Greg London wrote:
> ...it would seem to me that the right bit of hardware hooked directly
> to [the drive head] would be the best way to wipe a drive. If you
> drive random data onto the data wire and slowly work the head from
> the inside to the outside track, you would wipe out formatting data,
> hidden sectors, sectors marked as bad, etc.

True, but your custom control board would need to also control the head
position servos, and know substantial low-level details about the drive,
like the head design and the step size of the positioning servos.


> The one example where this actually is important,
> is if you're returning a drive under warranty.
> You want to wipe the data, but you can't take
> the drive apart and still get you're money back.

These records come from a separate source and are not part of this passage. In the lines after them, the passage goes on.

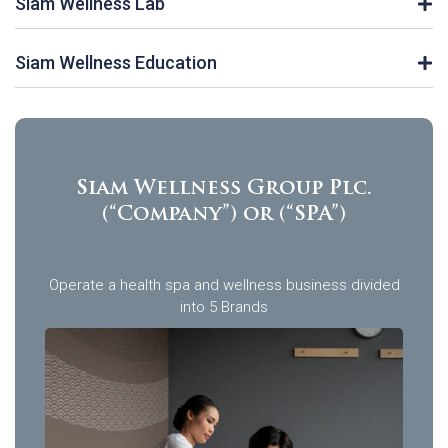
Siam Wellness Lab
Siam Wellness Education
Siam Wellness Group Plc.
(“Company”) or (“SPA”)
Operate a health spa and wellness business divided
into 5 Brands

If you do the above, they'll notice that you trashed the synchronization
tracks on the drive. To avoid that, your custom controller would have to
be even more sophisticated, and read the proprietary encoded sync tracks
and use them to precisely position the head.

Presumably drive manufacturers are competing fiercely to push the
envelope on drive capacity, and thus encoding schemes and head
technologies are proprietary and constantly evolving. Making the
development of a custom controller board impractical for mass production.

At least that used to be the case. With the industry consolidation, the
designs may be more stagnant these days, though it seems they're keeping
up with Kryder's Law[1][2] (like Moore's law).

1. https://en.wikipedia.org/wiki/Mark_Kryder#Kryder.27s_Law
2.
https://en.wikipedia.org/wiki/Talk:Mark_Kryder#Numbers_for_Kryder.27s_Law_are_wrong

If you are going to go to all this trouble, it might be easier to
reverse engineer the diagnostic ports (JTAG) and diagnostic modes
(enabled through jumpers) to attain lower-level access to the drive,
while still gaining some abstraction from the head and track design by
leveraging the on-board electronics and firmware.

I'd speculate that companies like Seagate keep the APIs for these
diagnostic modes fairly static so they can avoid creating new test
fixtures for each new drive model.

No doubt this is all stuff the better data recovery services have
figured out.

 -Tom

-- 
Tom Metro
Venture Logic, Newton, MA, USA
"Enterprise solutions through open source."